2e témoignage d’un étudiant en Travail social en stage au Sénégal
Travail social 2025.03.07

Quatre personnes étudiantes en Travail social réalisent un stage d’intervention de 12 semaines à Dakar, au Sénégal. Les stagiaires rédigeront des articles et partageront leurs observations et leurs expériences personnelles ainsi que les réflexions qui en découlent. Voyez le témoignage de Cédrik Thériault.
Mémoire volée, identités brisées : Du Sénégal aux peuples autochtones, les cicatrices de la colonisation
Étudiant en Travail social, je réalise actuellement mon stage au Sénégal. Cette immersion me permet de mieux comprendre les séquelles persistantes de la colonisation, tant ici qu’au Canada, notamment chez les peuples autochtones. Malgré la distance, les cicatrices laissées par l’histoire coloniale sont étonnamment similaires.

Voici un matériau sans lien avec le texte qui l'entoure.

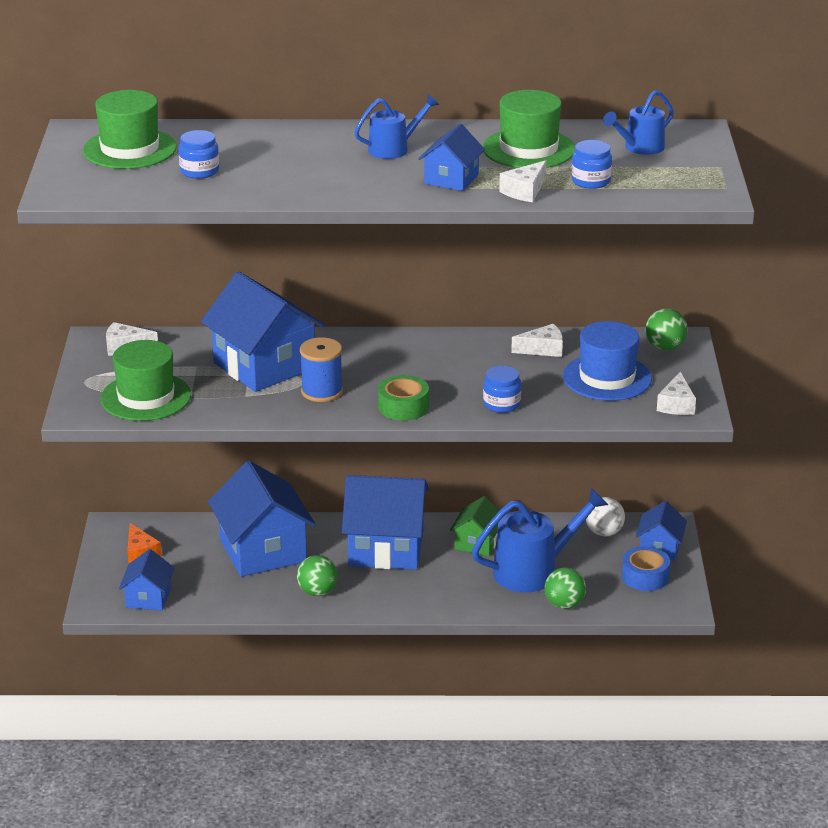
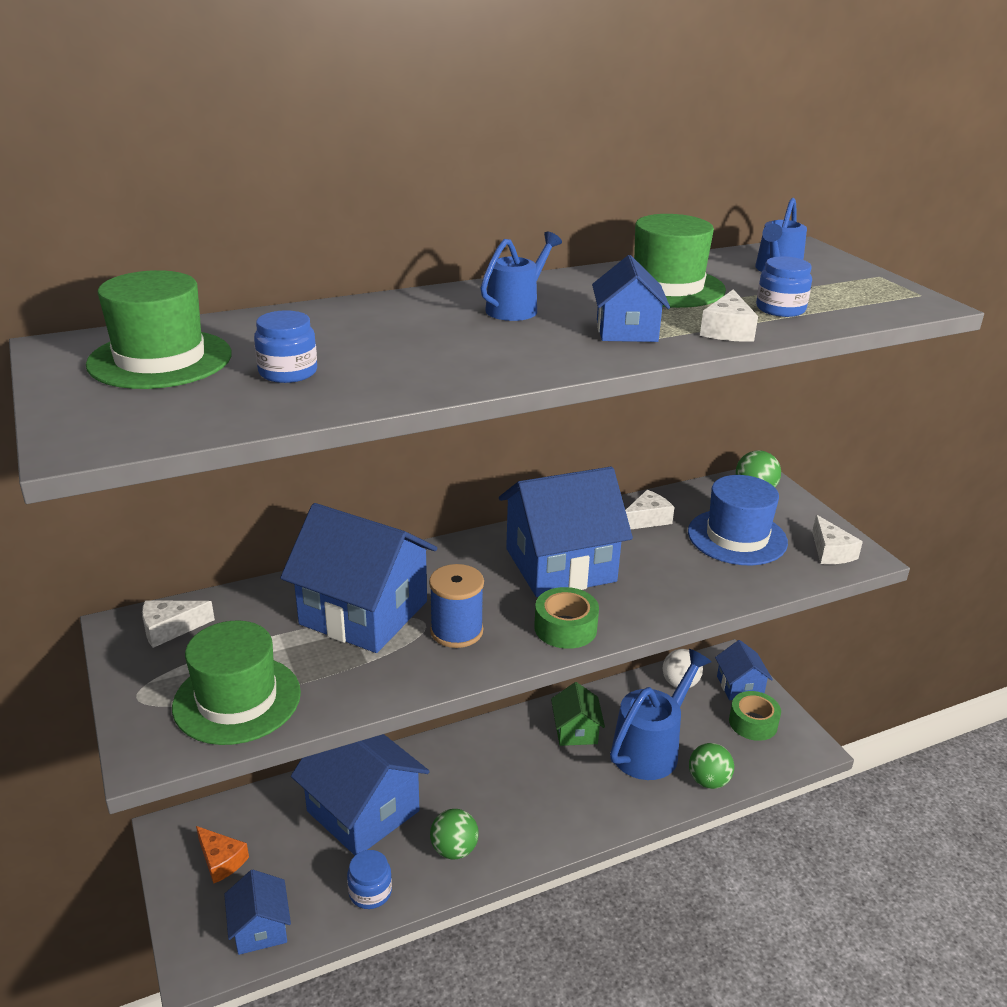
camera: 25 degrees left, 0 degrees up
(386, 548) = (491, 765): blue house -> blue house (560, 565)
(501, 404) = (666, 596): blue jar -> blue jar (370, 892)
(645, 577) = (753, 723): blue tape -> green tape

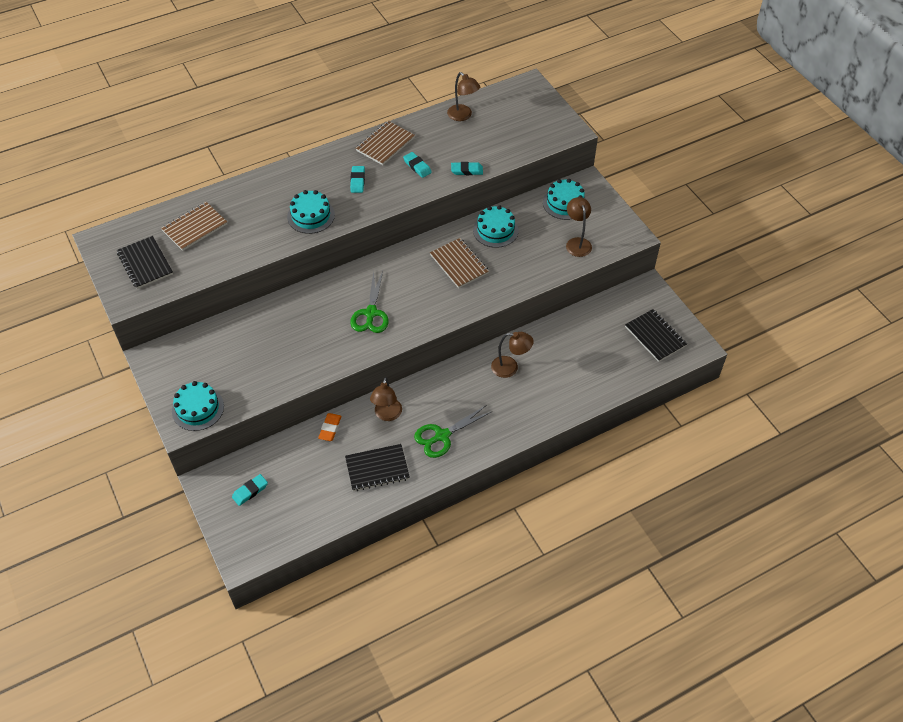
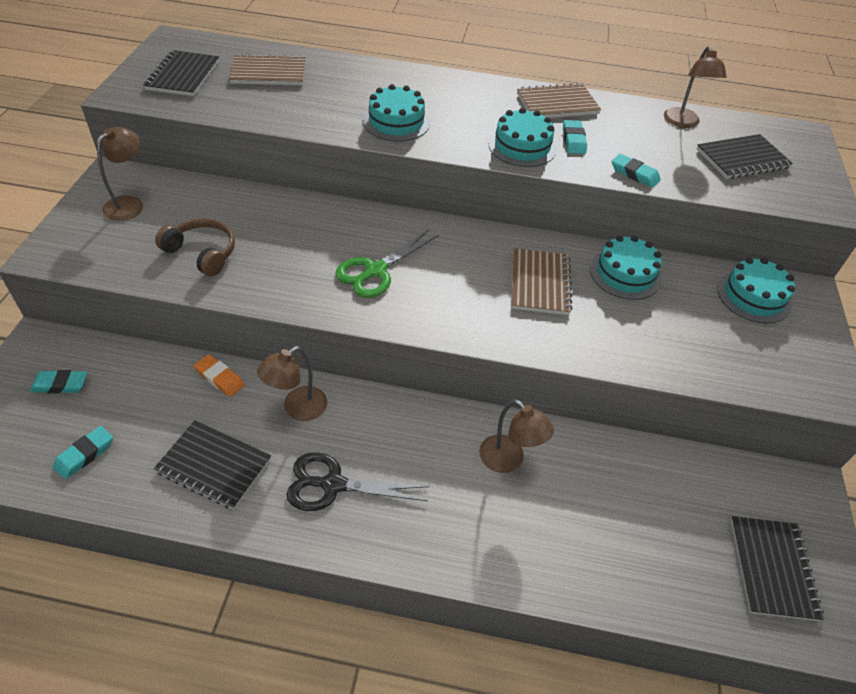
camera: 35 degrees right, 5 degrees down
(198, 408) = (83, 248): turquoise cake -> turquoise cake (522, 146)
(267, 366) = (202, 253): none -> brown headphones
(330, 428) = (220, 378): orange eraser -> orange eraser turned 75 degrees clockwise
(357, 181) = (486, 119): turquoise eraser -> turquoise eraser (85, 454)
(442, 436) = (333, 485): green scissors -> black scissors
(511, 124) = (742, 159): none -> black notebook
(577, 243) = (733, 353): brown lamp -> brown lamp (129, 204)

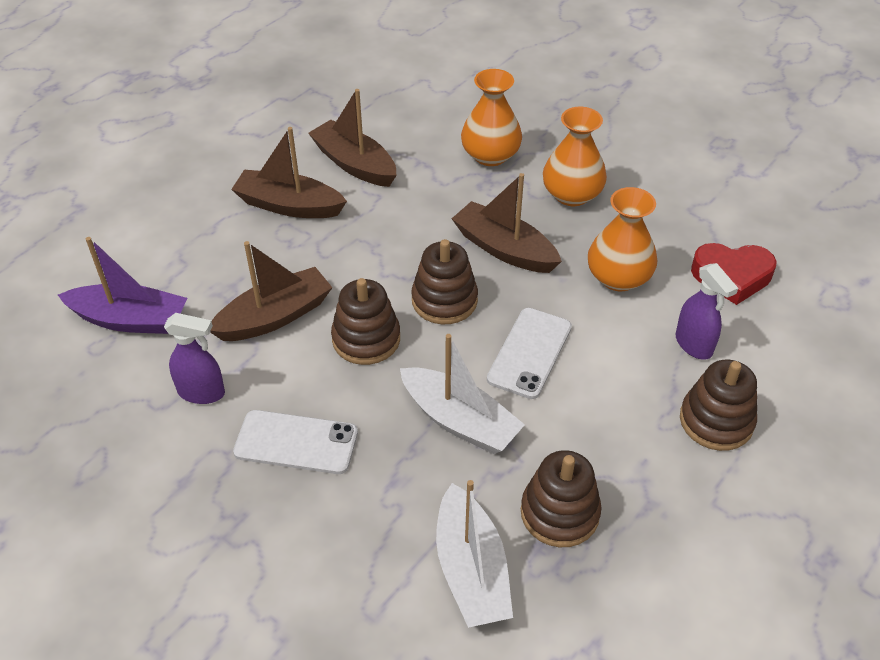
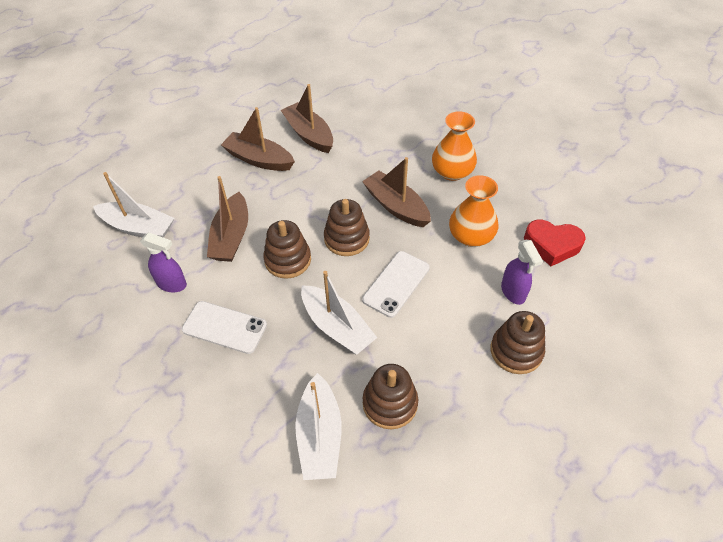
camera: 10 degrees right, 5 degrees up
(130, 320) = (138, 227): purple boat -> white boat
(275, 316) = (231, 237): brown boat -> brown boat turned 120 degrees clockwise
(490, 155) = (402, 138): orange vase -> none

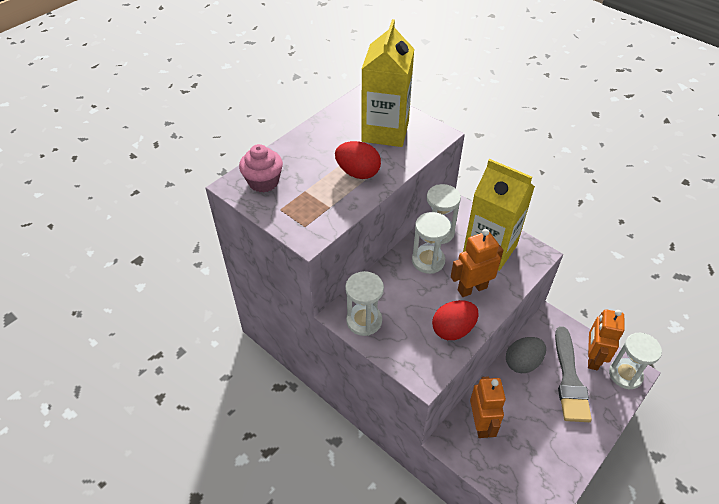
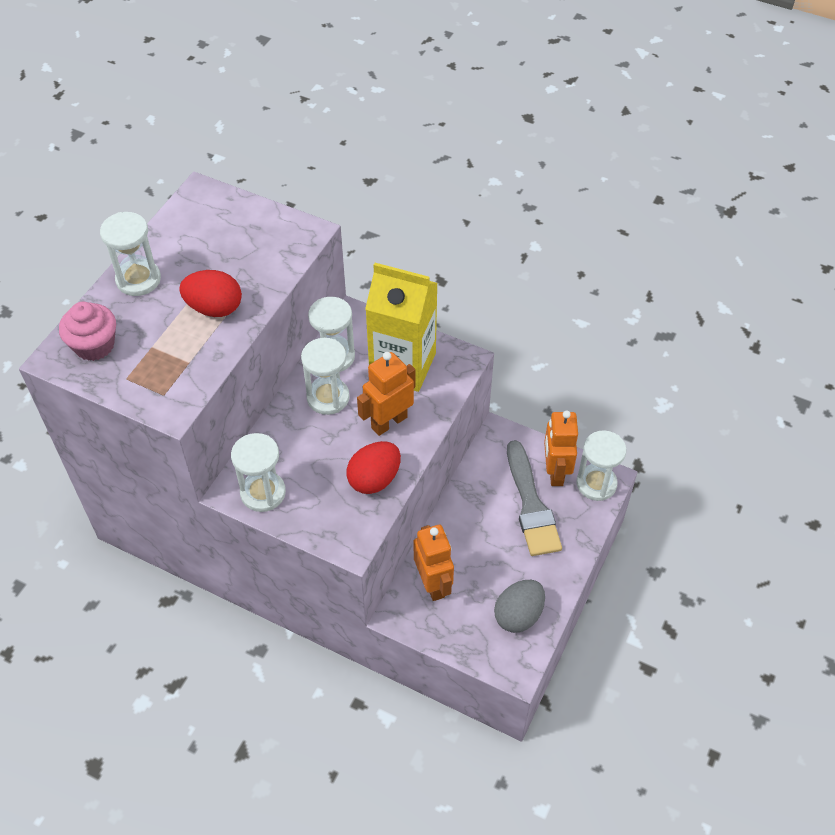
camera: 15 degrees left, 5 degrees up
(307, 144) = (138, 279): none -> white hourglass
(385, 131) = (237, 242): yellow carton -> none
(522, 362) = (472, 497): grey egg -> grey egg (518, 615)

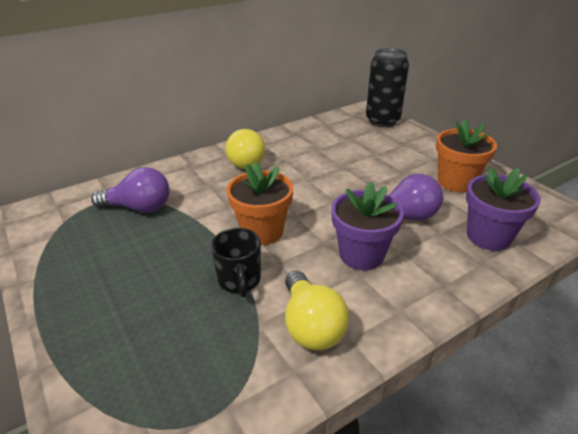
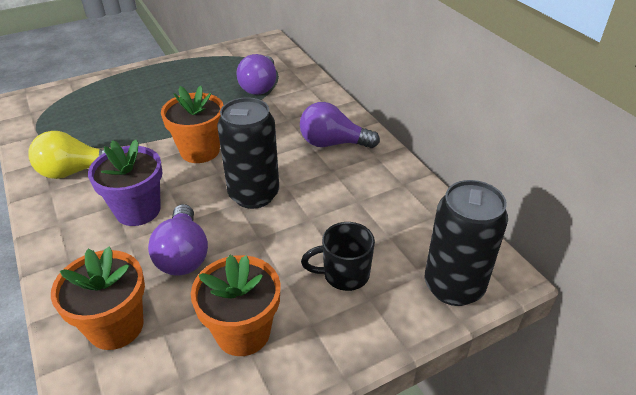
camera: 95 degrees right, 5 degrees up
(239, 280) = (142, 138): black mug -> black mug (344, 274)
(247, 161) = (333, 143): yellow light bulb -> purple light bulb
(322, 192) = (254, 194): none -> black can
(488, 236) = (116, 326): purple flower pot -> orange flower pot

Mon stage au Sénégal m’a permis de saisir cette réalité sous un nouvel angle. Ici, l’empreinte de l’assimilation coloniale se manifeste encore dans de nombreux aspects du quotidien. Par exemple, la marginalisation des langues locales au profit du français, qui demeure la langue officielle et d’enseignement, rappelle la suppression des langues autochtones au Canada. Pourtant, une grande partie de la population ne le parle pas ou pas bien, ce qui crée une confusion entre l’administration, l’éducation et la réalité quotidienne des Sénégalaises et des Sénégalais. Cette réalisation m’a amené à réfléchir sur l’héritage de l’assimilation, par lequel un groupe dominant impose sa culture aux populations locales, souvent au détriment de leurs propres langues et traditions.
Le 4 avril 1960, le Sénégal a obtenu son indépendance après près d’un siècle de colonisation par la France. Malgré cette indépendance, des forces militaires françaises restent encore aujourd’hui présentes sur le territoire. Le nouveau président sénégalais, Bassirou Diomaye Faye, a annoncé qu’aucune base militaire étrangère ne resterait au Sénégal après 2025, afin de mettre un terme à ce que beaucoup considèrent comme une forme de contrôle postcolonial.
Au Sénégal, comme dans les pensionnats autochtones du Canada, l’éducation a été un instrument d’assimilation. Les écoles de la République française visaient à déraciner les enfants de leur culture, tout comme les pensionnats autochtones cherchaient à effacer les traditions autochtones afin de les conformer au modèle occidental. Cette dépossession ne concernait pas que les terres, mais aussi les langues, les savoirs et l’identité même des peuples concernés.
Les blessures coloniales ne s’effacent pas avec le temps. Elles se transmettent, génération après génération, sous forme de traumatismes non guéris. L’un des effets les plus marquants est le racisme intériorisé, qui pousse les individus à adopter malgré eux une vision dévalorisante de leur propre culture et de leur identité. Cette perception d’infériorité, consciemment ou inconsciemment ancrée dans les esprits, résulte d’un conditionnement historique qui continue d’entraîner des répercussions profondes sur l’estime de soi et les dynamiques sociales.
La réappropriation culturelle et historique représente une voie essentielle vers la guérison. Restaurer les langues, reconnaître les savoirs traditionnels et valoriser les spiritualités, ne doit pas être perçu comme un retour en arrière, mais comme un fondement nécessaire à un avenir plus juste.
Mon stage au Sénégal m’a permis de saisir cette réalité sous un nouvel angle. Ici, comme au Canada, la réconciliation ne peut se faire sans une reconnaissance sincère des torts passés et une volonté de se réapproprier sa culture et son histoire.